Bilindik Filmin Yeni Versiyonu Suriyede Vizyonda!
Geçmişte bu ülkeyi yönetenlerin oyuncu olarak katkı sağladığı ve Irak’ta vizyona giren ABD ve İsrail ortak yapımı bilindik filmin ikincisi bu kez de Suriye’de vizyona girdi…
Bu yeni versiyonda;
“İyi hazırlanılmış ve planlanılmış bir savaş” her şeyden daha kârlıdır! diyen “yapımcılar” aynı!
Özgürlük ve demokrasi getiriyoruz. Akan gözyaşlarını ve zulmü dindireceğiz temalı “senaryoda” aynı…
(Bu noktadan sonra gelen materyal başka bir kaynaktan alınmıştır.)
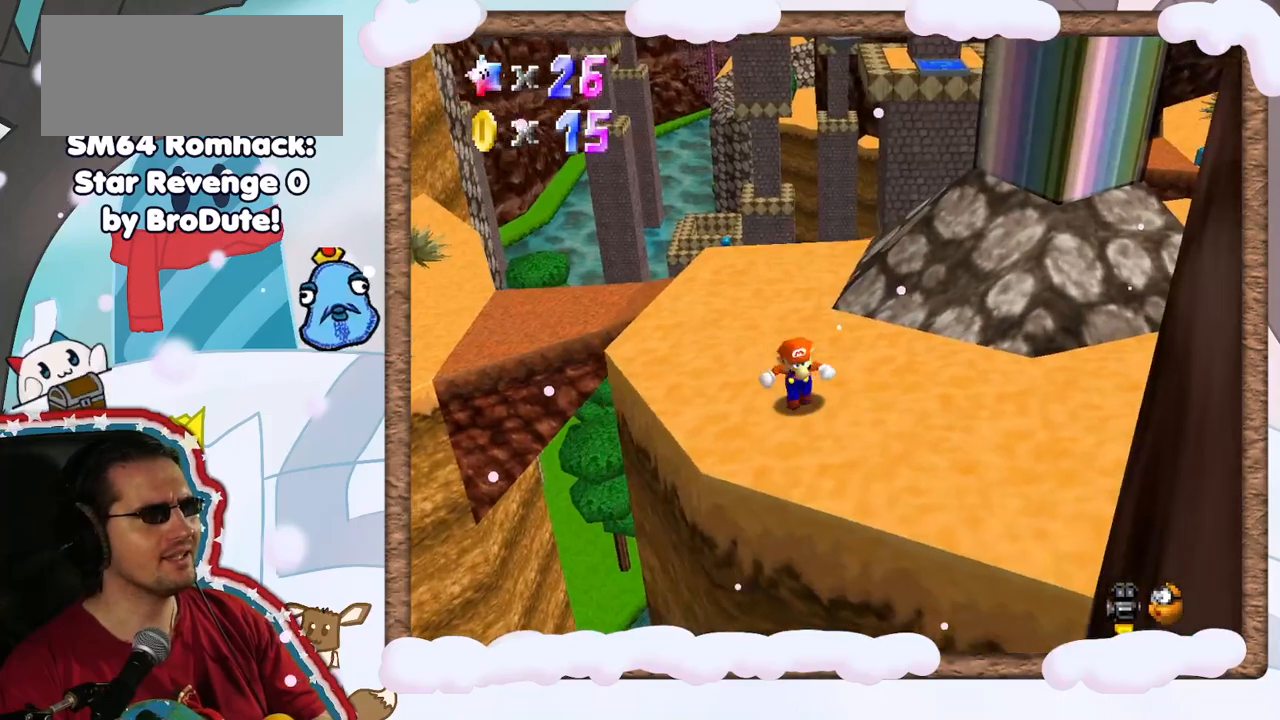
{"dt_ms": 500, "buttons": [], "left_stick": "up", "events": [[33, "left_stick", "up"]]}
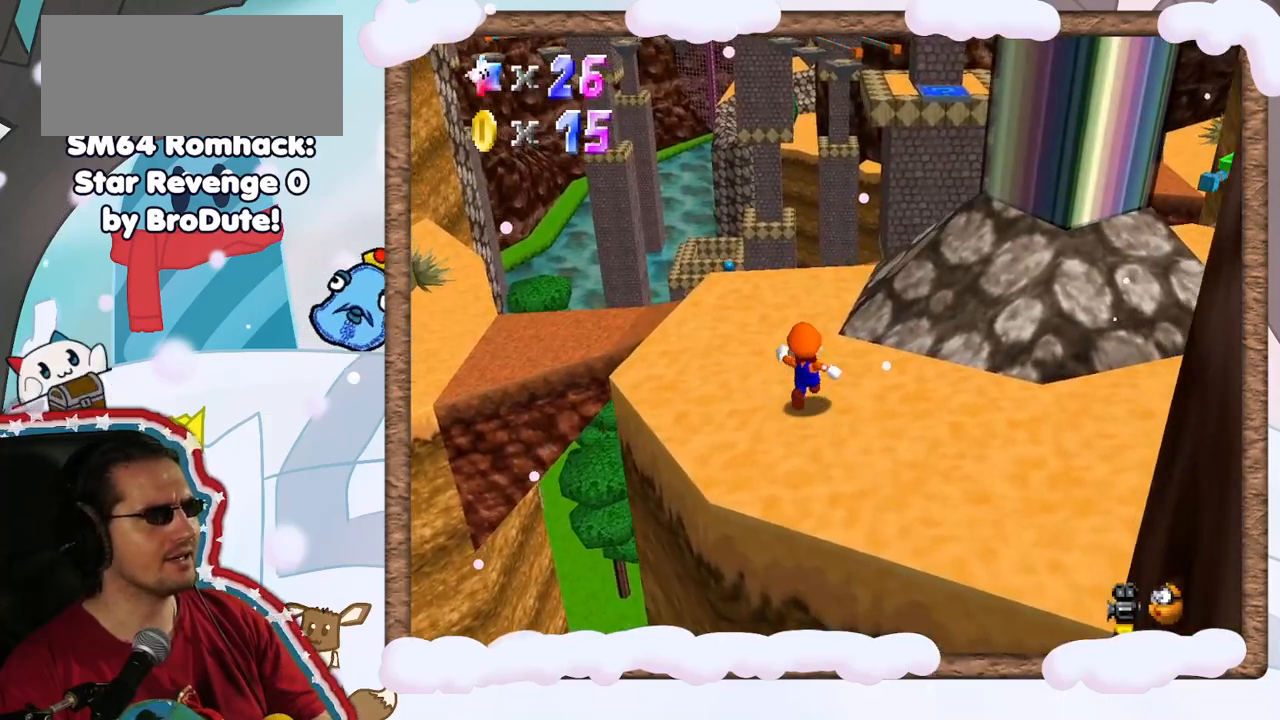
{"dt_ms": 500, "buttons": [], "left_stick": "up-left", "events": [[33, "left_stick", "up-left"], [100, "C_LEFT", "down"], [183, "C_LEFT", "up"]]}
Filmin başrol oyuncularının yanında “yardımcı oyuncularda” bilindik!
Jenerikte isimleri küçük harfle yazılan, bazen hiç yazılmayan ama ‘ah ulan bir rol kapabilsem keşke’ diyen “figüranlarda” aynı…
Burada bir es veriyor ve üç ayrı demeç alıntılayarak devam ediyorum:
"Yegane yol bütün Ortadoğu coğrafyasında, Irak'ta olduğu gibi ya da benzeri İran'da da özerk Kürdistan olacaktır, Türkiye'de de özerk Kürdistan olacaktır, Suriye'ye de özerk Kürdistan olacaktır"
(Osman Baydemir)
"Biz hepimiz Esad'ın böyle bir faşizminin olduğunu biliyoruz. Kürtler uyanık olmalı. Bana göre Kürtlerin birlik olmaları yönündeki kazanım doğru ve önemli bir ilerlemedir. Türkiye oradaki ilerlemeleri kendine karşıymış gibi görmemeli. Türkiye'nin yapması gereken şudur: Türkiye Kürdistanı ve Kürt halkını bir zenginliği olarak görmeli ve Kürtlerin bu kazanımlarına sahip çıkmalı."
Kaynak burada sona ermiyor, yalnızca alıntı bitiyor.